#### THE DATA ####
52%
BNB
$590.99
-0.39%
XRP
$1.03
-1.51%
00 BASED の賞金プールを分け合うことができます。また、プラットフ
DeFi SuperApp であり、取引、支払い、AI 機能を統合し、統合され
####
* **WHAT IS EXPECTED**
Retype the records in their entirety, matching each one exactly.

* **EXERCISE SOLUTION**
52%
BNB
$590.99
-0.39%
XRP
$1.03
-1.51%
00 BASED の賞金プールを分け合うことができます。また、プラットフ
DeFi SuperApp であり、取引、支払い、AI 機能を統合し、統合され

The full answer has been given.